Meantime, drill holes 2012CF429 and 2012CF429B were terminated due to extremely difficult ground conditions at the Mike Zone. These drill holes were meant to test strong chargeability anomalies that define the Mike Zone, Copper Fox said.

Both drill holes reached a depth of 140 metres before being nixed.

Separately, Copper Fox also purchased nine mineral claims totalling 2,936 hectares from Randy Marko and Paul Mott.

These claims, which Copper Fox paid $10,000 plus a two per cent net smelter return royalty, are next to the company’s Schaft Creek project.

According to the deal, the company can also purchase half of the net smelter royalty for $1 million cash reducing the royalty fee down to one per cent.

LISTED RECORDS:
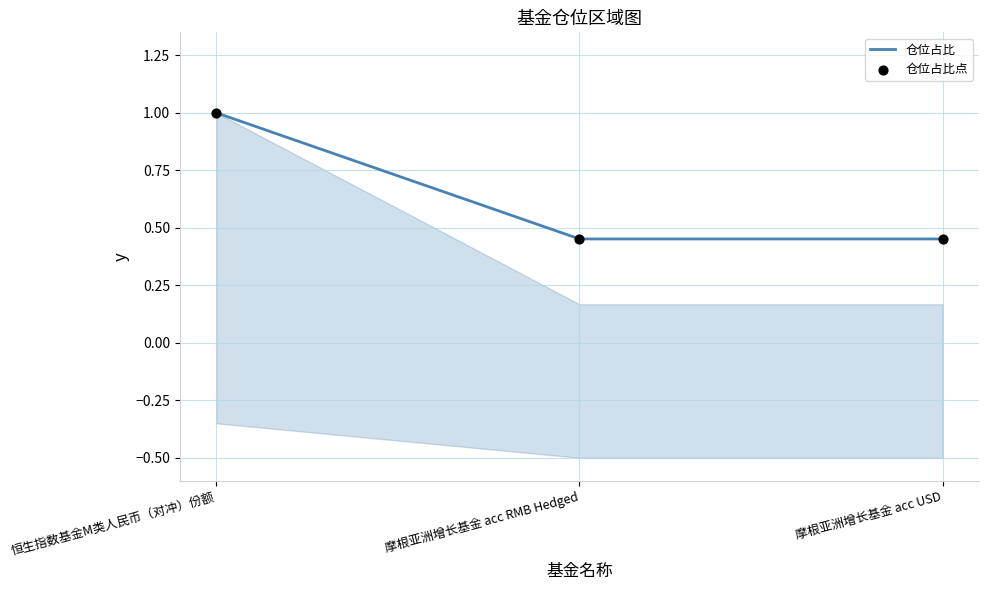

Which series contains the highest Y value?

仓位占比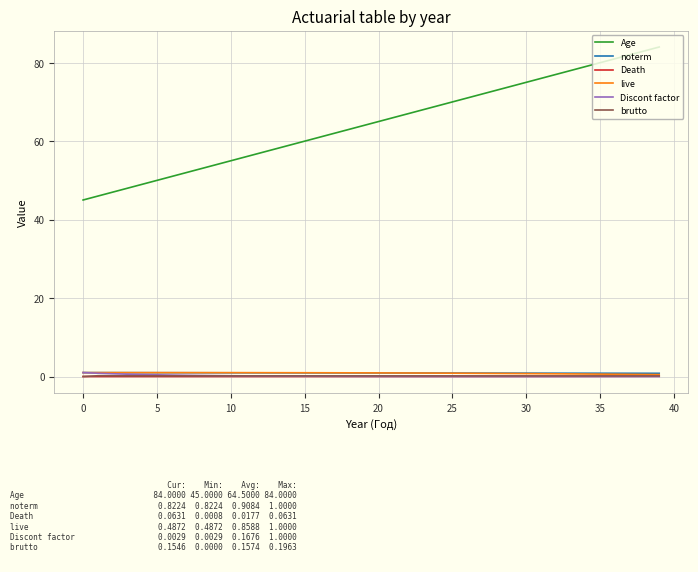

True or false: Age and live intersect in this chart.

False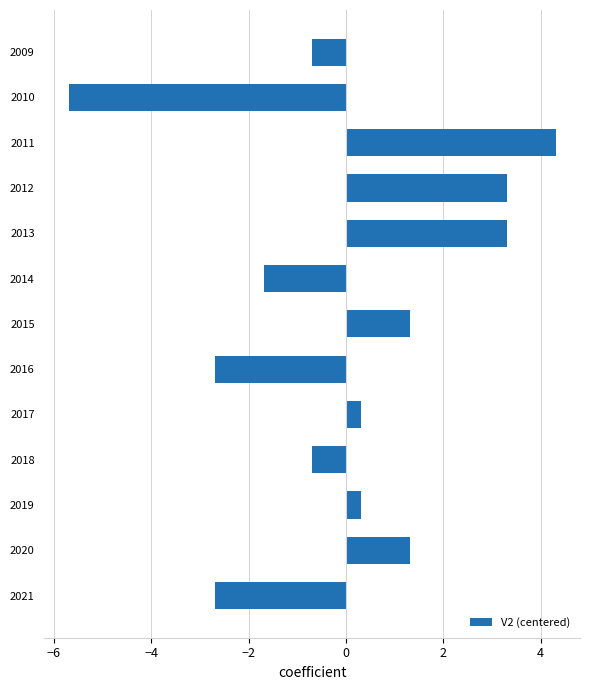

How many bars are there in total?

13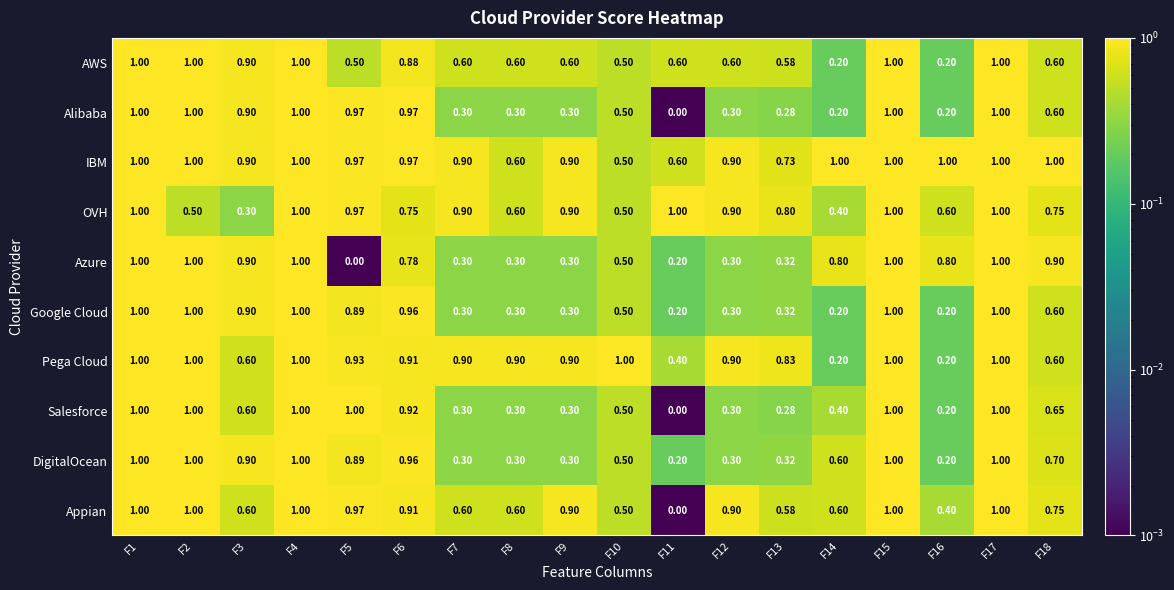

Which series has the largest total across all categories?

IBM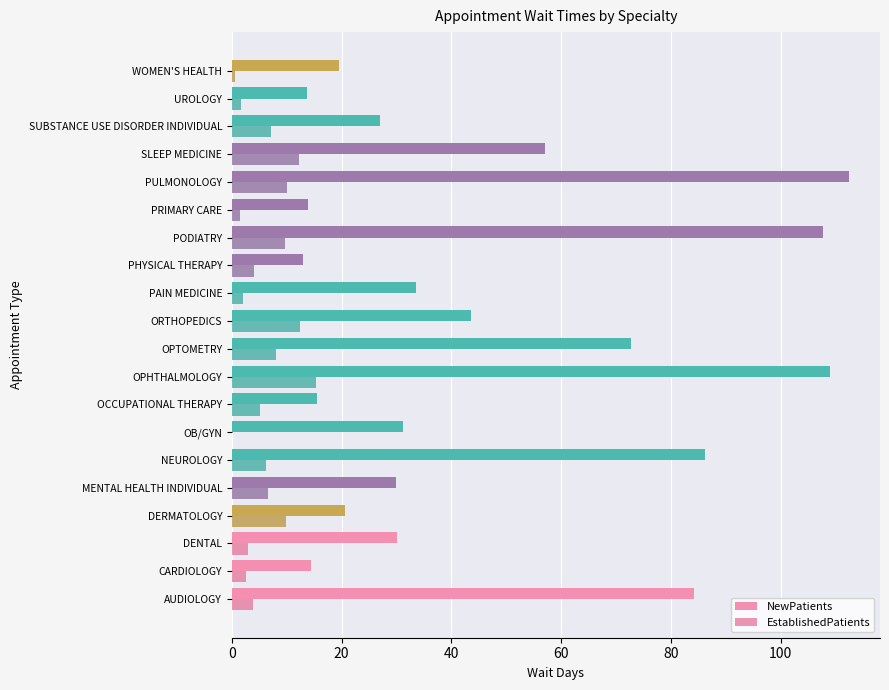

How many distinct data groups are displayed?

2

INSTRUCTION 1: Write out the passage of the Copper Fox report between "These claims, which" and "one per cent.", inclusive.
INSTRUCTION 2:
Answer these questions using the Copper Fox report:
(a) What depth did drill holes 2012CF429 and 2012CF429B reach before they were stopped?
(b) What was the total area of the nine mineral claims Copper Fox bought?
(c) How much cash would the company pay to buy half of the net smelter royalty?
INSTRUCTION 3: Carry on the Copper Fox report from its last sentence.

RESPONSE BOX 1:
These claims, which Copper Fox paid $10,000 plus a two per cent net smelter return royalty, are next to the company’s Schaft Creek project.

According to the deal, the company can also purchase half of the net smelter royalty for $1 million cash reducing the royalty fee down to one per cent.

RESPONSE BOX 2:
(a) 140 metres
(b) 2,936 hectares
(c) $1 million

RESPONSE BOX 3:
The Schaft Creek project rests 45 kilometres west of the Stewart-Cassiar Highway and approximately 80 km south of Telegraph Creek in north western British Columbia.

The Schaft Creek is a giant porphyry copper-gold-molybdenum-silver deposit. A feasibility study, done by Tetra Tech, is slated to be completed by mid to late summer of 2012.

The feasibility study will include an updated geological model, resource estimate, reserve estimate, revised capital cost and operating cost estimates and other technical, socio-economic and financial aspects related to the feasibility study.